== SOURCE PASSAGE ==

Good Programming Style

Background

Like good writing style, good programming style is important, subtle, nuanced, and often a matter of opinion. Yet over the years we have learned many fundamental guidelines and rules which most everyone agrees makes for good style.

Actually whole books and elaborate handbooks have been written about this, for example: Google Java Style Guide, Java Ranch Programming Style Guide, a really old but good book by the co-inventor of C: Elements of Programming Stle. And lots of others.

While that might make interesting and valuable reading, here I give my own much briefer set of rules of thumb.

Rules of Thumb

  • Short Methods: Try hard not to exceed about 15 lines in a method. If it feels like you can’t make it shorter, look for a set of statements in the method which do some substep and break them into another method.

  • Short Classes: A correlary of the previous is to try and keep your classes to 100 lines or less. This one might be more difficult to follow because often its a matter of designing the right abstractions and classes or seeing how a class is doing more than one job. You will get get better as you get more practice.

===

DESCRIPTION OF THE TASK: Reproduce the text on good programming style from "Actually whole books" to "rules of thumb.", word for word. The data that comes next has no connection to the text on good programming style.

== DATA PROVIDED ==

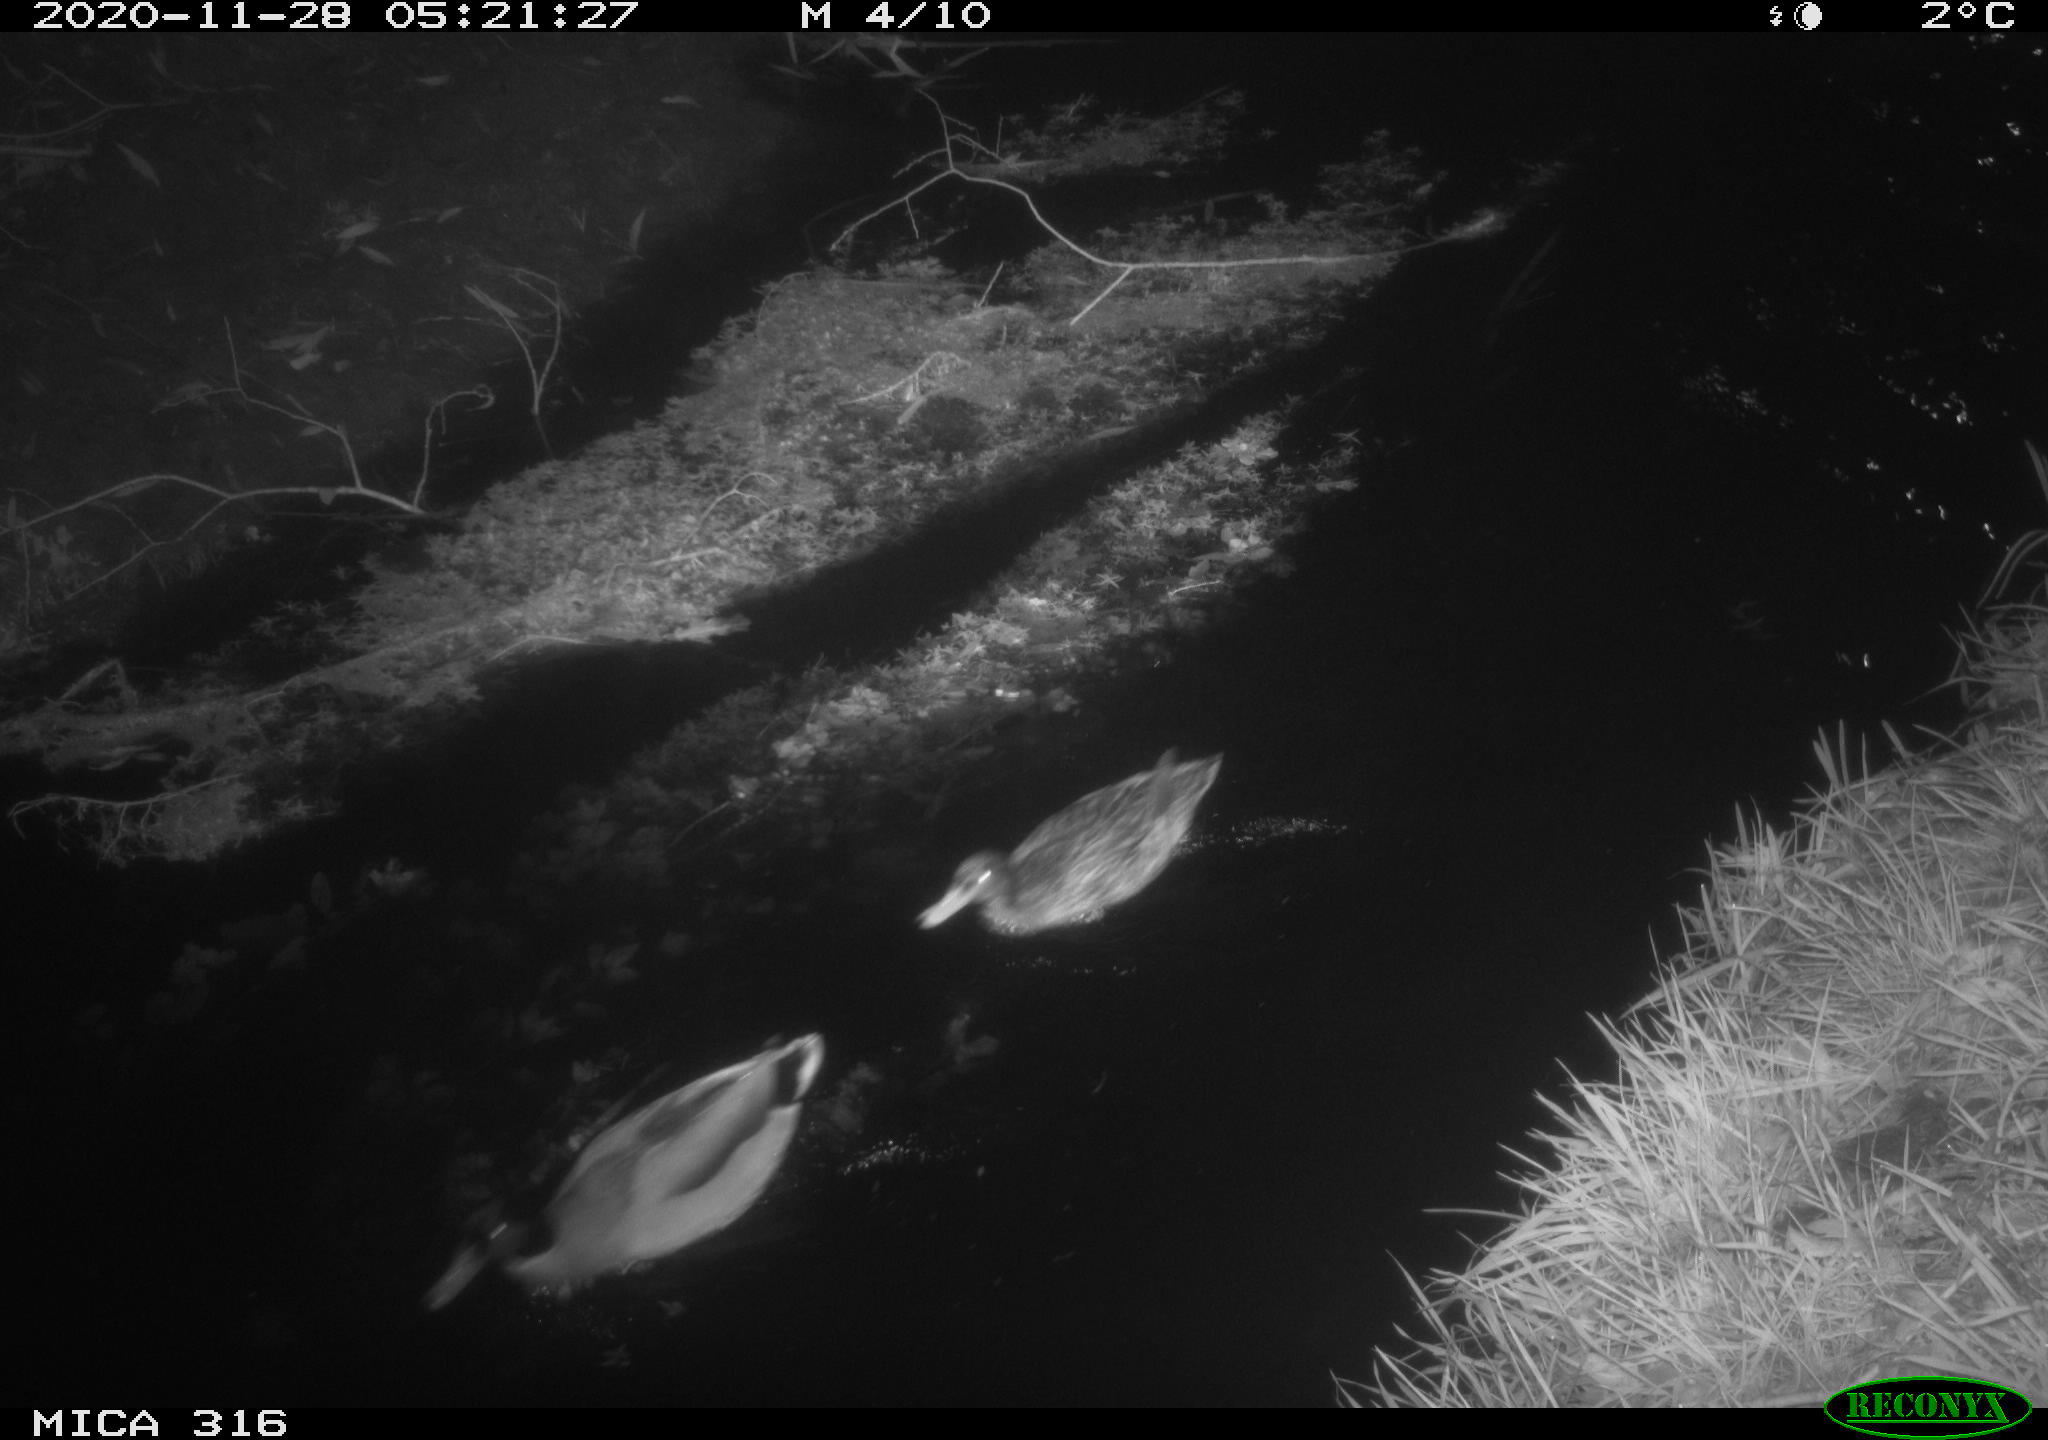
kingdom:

===
== DATA PROVIDED ==

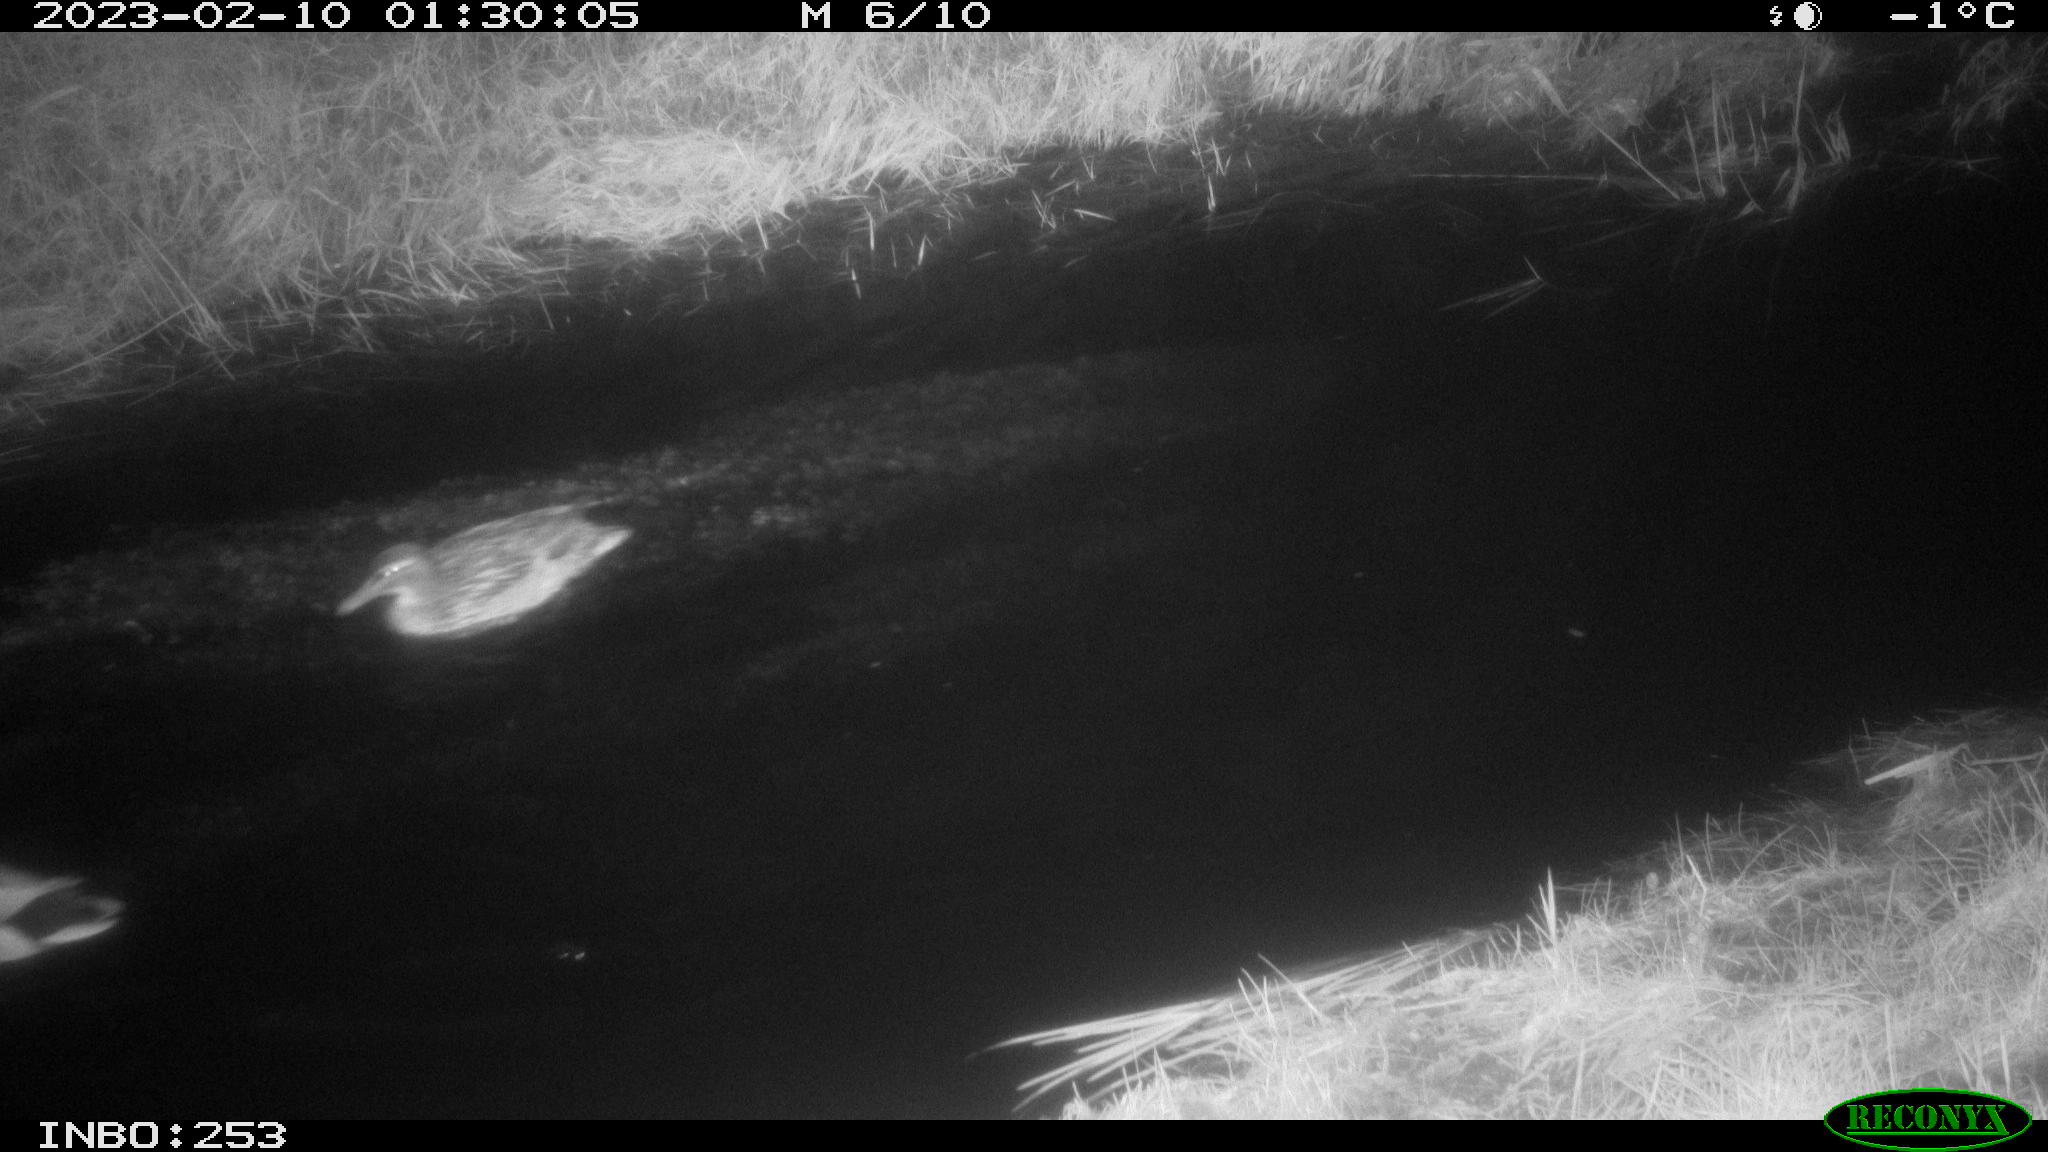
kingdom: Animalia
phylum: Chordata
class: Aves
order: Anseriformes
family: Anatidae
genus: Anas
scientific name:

===

SOLUTION FOR THIS EXERCISE:
Actually whole books and elaborate handbooks have been written about this, for example: Google Java Style Guide, Java Ranch Programming Style Guide, a really old but good book by the co-inventor of C: Elements of Programming Stle. And lots of others.

While that might make interesting and valuable reading, here I give my own much briefer set of rules of thumb.